[f. BE- + LITTLE a. The word appears to have originated in U.S.; whence in recent English use in sense 3.]
1. trans. To diminish in size, make small.
1796. Morse, Amer. Geog., I. 230. On this side of the Atlantic there is a tendency in nature to belittle her productions.
1866. N. Y. Herald, Jan. His occupation is not absolutely gone; but the end of the war has belittled it sadly.
2. To cause to appear small; to dwarf.
1850. Miss Cooper, Rur. Hours, I. 127. The hills belittle the sheet of water.
1862. B. Taylor, Home & Abr., Ser. II. i. 22. A tower not so tall as to belittle the main building.

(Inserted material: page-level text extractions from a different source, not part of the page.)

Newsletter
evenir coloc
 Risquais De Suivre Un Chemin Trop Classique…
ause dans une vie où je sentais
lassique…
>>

3. To depreciate, decry the importance of.
1789. Gaz. of U.S., 22 July, 1/3. Under the influence of those prejudices, do these British Literati endeavor to BELITTLE the productions of America.

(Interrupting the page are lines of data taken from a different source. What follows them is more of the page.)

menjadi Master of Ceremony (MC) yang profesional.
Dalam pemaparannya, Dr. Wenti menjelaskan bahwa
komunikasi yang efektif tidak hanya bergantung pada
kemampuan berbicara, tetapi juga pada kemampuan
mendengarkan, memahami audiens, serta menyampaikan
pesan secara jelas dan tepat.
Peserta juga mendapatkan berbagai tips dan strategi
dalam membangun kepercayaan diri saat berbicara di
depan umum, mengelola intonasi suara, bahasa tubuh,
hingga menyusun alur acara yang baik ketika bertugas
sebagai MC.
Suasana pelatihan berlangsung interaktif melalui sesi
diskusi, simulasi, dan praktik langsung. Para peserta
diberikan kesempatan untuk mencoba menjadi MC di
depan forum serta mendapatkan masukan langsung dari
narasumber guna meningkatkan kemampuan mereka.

1862. Trollope, N. Amer., II. 25. Washington was a great man, and I believe a good man. I, at any rate, will not belittle him.
1870. Grant White, Words & Uses (1881), 219. Time spent by each party in belittling and reviling the candidates of its opponents.
1881. Pall Mall Gaz., 10 Dec., 20/2. The Times in 1809 belittled the victory of Talavera.
Hence Belittling ppl. a. and vbl. sb.; Belittlement.
1787. Conn. Courant, 24 Sept., 2/1. For belittling the great objects on which they were to treat to the level of European comprehensions.
1856. Daily Union, 9 May, 3/1. Can the annals of partisanship show a greater amount of calumny, of perversion of fact, of belittlement of talent and character, than were exhibited in the political warfare against all these illustrious democratic leaders?
1856. Susan Warner, Hills of Shatemuc, 179. I never heard such a belittling character of the profession.
1882. Pop. Sc. Monthly, XX. 370. A systematic belittlement of the essential and exaggeration of the non-essential in the story.
1884. Fairbairn, in Contemp. Rev., March, 377. Working, not under the belittling burden of an exhausted yet authoritative past.